### Instructions
- a) In two sentences, summarize the description of the AUGR dataset augmentation tool.
- b) Using the description of the AUGR dataset augmentation tool, decide whether each statement agrees with it, answering yes or no and quoting the deciding words: (i) installing from PyPI is already available; (ii) pipx is recommended for CLI tools; (iii) the tool works with only one AI provider.
- c) Carry on the description of the AUGR dataset augmentation tool from the point where it stops.

### Passage provided
AUGR - AI Dataset Augmentation Tool

AI-powered dataset augmentation tool using Braintrust proxy with structured outputs.

Features

  • 🤖 Structured AI Outputs: Uses OpenAI's beta.chat.completions.parse with Pydantic schemas
  • 🧠 Braintrust Integration: Works with Braintrust proxy for multiple AI providers
  • 🔄 Interactive Workflows: Guided dataset augmentation with iterative refinement
  • 📊 Schema-aware Generation: Automatically infers and respects dataset schemas
  • Modern Tooling: Built with uv for fast dependency management

Installation

Option 1: Install from PyPI (Coming Soon)

# Install globally
pip install augr

# Or with pipx (recommended for CLI tools)
pipx install augr

# Or with uv
uv tool install augr

# Then use anywhere
augr

Option 2: Install from GitHub

# Install latest version
pip install git+https://github.com/yourusername/augr.git

# Or with uv
uv tool install git+https://github.com/yourusername/augr.git

# Then use anywhere
augr

Option 3: Development Setup

For development or local installation:

git clone https://github.com/yourusername/augr.git
cd augr
uv pip install -e .

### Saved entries
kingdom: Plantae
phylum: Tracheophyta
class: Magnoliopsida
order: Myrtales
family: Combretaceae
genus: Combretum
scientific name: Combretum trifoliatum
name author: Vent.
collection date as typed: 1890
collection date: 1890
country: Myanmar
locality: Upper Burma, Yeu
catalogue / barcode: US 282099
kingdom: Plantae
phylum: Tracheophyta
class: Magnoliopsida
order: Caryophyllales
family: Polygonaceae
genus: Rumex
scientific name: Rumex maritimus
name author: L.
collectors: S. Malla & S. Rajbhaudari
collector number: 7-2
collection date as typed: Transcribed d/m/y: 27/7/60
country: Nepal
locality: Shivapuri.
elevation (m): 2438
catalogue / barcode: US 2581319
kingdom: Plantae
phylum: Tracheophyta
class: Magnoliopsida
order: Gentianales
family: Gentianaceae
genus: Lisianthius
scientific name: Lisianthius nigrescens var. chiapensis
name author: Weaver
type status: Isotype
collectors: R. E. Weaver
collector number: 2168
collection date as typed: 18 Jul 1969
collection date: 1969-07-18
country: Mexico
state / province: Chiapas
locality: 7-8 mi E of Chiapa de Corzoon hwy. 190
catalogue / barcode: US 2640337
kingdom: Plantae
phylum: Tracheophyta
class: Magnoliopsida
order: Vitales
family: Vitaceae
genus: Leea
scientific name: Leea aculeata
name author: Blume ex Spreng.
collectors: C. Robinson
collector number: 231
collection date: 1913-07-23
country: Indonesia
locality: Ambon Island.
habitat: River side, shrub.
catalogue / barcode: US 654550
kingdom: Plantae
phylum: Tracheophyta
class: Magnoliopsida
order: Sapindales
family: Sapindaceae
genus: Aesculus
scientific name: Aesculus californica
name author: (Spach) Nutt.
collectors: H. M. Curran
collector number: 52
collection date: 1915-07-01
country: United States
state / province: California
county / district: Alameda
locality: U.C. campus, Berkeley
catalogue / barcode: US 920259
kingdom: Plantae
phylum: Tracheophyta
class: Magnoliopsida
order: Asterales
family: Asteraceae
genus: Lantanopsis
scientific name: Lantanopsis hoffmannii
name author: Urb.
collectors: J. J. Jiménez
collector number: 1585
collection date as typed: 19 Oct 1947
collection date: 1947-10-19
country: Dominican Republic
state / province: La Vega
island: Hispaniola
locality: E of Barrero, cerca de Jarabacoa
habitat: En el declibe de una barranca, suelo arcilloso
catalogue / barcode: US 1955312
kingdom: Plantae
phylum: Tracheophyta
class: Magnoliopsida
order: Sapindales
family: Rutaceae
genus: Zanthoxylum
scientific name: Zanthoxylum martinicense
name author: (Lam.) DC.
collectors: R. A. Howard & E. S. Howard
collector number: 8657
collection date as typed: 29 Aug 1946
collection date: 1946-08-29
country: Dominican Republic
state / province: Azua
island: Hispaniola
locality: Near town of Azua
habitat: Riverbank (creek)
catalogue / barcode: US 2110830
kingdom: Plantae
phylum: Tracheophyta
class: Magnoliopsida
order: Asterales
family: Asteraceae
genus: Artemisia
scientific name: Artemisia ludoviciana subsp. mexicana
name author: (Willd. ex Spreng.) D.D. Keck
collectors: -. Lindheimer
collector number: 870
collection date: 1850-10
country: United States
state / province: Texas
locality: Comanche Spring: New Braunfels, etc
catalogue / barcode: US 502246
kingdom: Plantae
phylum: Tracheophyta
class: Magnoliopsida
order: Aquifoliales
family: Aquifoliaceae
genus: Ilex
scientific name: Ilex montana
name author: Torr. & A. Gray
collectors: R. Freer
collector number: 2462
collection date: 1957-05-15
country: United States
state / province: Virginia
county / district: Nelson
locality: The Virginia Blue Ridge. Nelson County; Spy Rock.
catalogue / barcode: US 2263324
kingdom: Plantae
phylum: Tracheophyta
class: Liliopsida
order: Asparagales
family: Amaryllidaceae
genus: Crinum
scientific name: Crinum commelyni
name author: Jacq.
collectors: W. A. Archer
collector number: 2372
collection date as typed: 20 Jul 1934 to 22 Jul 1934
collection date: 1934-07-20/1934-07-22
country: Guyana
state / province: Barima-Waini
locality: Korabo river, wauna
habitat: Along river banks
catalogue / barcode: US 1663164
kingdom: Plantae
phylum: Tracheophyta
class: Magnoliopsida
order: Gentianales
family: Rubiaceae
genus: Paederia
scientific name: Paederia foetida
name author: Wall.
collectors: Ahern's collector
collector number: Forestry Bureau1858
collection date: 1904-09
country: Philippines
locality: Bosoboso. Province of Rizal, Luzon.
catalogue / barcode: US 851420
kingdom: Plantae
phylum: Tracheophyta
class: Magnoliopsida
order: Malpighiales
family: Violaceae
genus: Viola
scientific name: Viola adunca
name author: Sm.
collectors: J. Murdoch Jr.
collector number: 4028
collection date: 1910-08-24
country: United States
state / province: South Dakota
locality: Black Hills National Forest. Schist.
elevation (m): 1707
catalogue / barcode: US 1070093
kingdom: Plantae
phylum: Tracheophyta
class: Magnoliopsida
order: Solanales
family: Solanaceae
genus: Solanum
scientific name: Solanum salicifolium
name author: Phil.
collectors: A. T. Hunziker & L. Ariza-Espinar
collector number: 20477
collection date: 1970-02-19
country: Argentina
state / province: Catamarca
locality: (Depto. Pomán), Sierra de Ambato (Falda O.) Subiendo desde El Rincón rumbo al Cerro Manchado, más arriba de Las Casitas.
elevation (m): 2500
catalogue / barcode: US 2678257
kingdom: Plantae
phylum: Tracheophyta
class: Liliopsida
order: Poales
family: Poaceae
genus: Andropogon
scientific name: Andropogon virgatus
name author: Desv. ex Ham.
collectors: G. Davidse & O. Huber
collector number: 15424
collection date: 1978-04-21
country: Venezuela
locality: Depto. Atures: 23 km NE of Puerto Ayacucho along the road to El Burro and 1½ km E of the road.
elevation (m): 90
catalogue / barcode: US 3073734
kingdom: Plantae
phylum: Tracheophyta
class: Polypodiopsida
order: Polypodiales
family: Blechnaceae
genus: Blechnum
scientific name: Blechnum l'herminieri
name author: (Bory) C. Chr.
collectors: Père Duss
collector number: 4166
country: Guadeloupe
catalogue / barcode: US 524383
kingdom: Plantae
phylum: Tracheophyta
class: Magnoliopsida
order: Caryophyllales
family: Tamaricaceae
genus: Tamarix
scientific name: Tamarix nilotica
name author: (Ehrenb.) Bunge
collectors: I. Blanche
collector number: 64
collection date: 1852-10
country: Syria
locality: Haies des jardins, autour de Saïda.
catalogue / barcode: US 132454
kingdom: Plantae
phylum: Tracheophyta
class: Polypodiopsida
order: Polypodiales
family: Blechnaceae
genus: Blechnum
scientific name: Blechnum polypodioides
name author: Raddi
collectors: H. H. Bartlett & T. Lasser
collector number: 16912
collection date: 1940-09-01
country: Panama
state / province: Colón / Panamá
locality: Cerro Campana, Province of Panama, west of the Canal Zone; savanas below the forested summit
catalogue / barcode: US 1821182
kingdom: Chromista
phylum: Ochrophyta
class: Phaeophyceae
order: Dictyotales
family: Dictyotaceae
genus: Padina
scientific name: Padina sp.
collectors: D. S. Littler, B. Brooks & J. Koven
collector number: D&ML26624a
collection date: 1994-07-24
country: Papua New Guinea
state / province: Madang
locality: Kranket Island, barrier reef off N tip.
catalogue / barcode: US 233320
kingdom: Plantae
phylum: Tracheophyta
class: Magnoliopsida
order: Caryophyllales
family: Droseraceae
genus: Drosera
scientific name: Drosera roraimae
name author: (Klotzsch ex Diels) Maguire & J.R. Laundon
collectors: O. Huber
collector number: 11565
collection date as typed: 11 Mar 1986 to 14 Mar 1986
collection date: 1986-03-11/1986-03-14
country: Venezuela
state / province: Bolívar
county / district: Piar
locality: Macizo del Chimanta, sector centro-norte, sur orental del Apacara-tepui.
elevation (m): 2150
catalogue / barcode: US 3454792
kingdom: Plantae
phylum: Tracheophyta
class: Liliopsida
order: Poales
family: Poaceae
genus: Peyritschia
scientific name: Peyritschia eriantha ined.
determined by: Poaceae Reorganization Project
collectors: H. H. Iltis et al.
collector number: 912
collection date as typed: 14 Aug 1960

### Task-by-task outputs
- a) AUGR is an AI-powered dataset augmentation tool that uses the Braintrust proxy with structured outputs. Its features include Pydantic-based structured outputs, interactive workflows, and schema-aware generation, and it can be installed from PyPI (coming soon), from GitHub, or through a development setup.

- b)
(i) No: "Option 1: Install from PyPI (Coming Soon)"
(ii) Yes: "Or with pipx (recommended for CLI tools)"
(iii) No: "Works with Braintrust proxy for multiple AI providers"

- c)
# Test the installation
python test_installation.py

# Use anywhere
augr

Usage

Environment Variables

Create a .env file with:

BRAINTRUST_API_KEY=your_braintrust_api_key_here
# Optional: BRAINTRUST_BASE_URL=https://api.braintrust.dev/v1/proxy

Running

The tool provides an interactive CLI with two main modes:

  1. Guided Dataset Augmentation: Interactive workflow with iterative refinement
  2. Direct JSON Upload: Upload pre-generated samples directly
uv run python run_augr.py

Development

Install with development dependencies:

uv pip install -e ".[dev]"

Run linting and formatting:

uv run black .
uv run ruff check .

Architecture

  • ai_client.py: Core AI interface with structured outputs
  • augmentation_service.py: Main service for dataset augmentation
  • cli.py: Interactive command-line interface
  • models.py: Pydantic models for data structures
  • braintrust_client.py: Braintrust API integration

API Example

from augr.ai_client import create_ai
from pydantic import BaseModel

class Response(BaseModel):
    message: str
    confidence: float

# Create AI client (reads BRAINTRUST_API_KEY from env)
ai = create_ai(model="gpt-4o", temperature=0.0)

# Generate structured output
result = await ai.gen_obj(
    schema=Response,
    messages=[{"role": "user", "content": "Hello!"}],
    thinking_enabled=True  # For reasoning models
)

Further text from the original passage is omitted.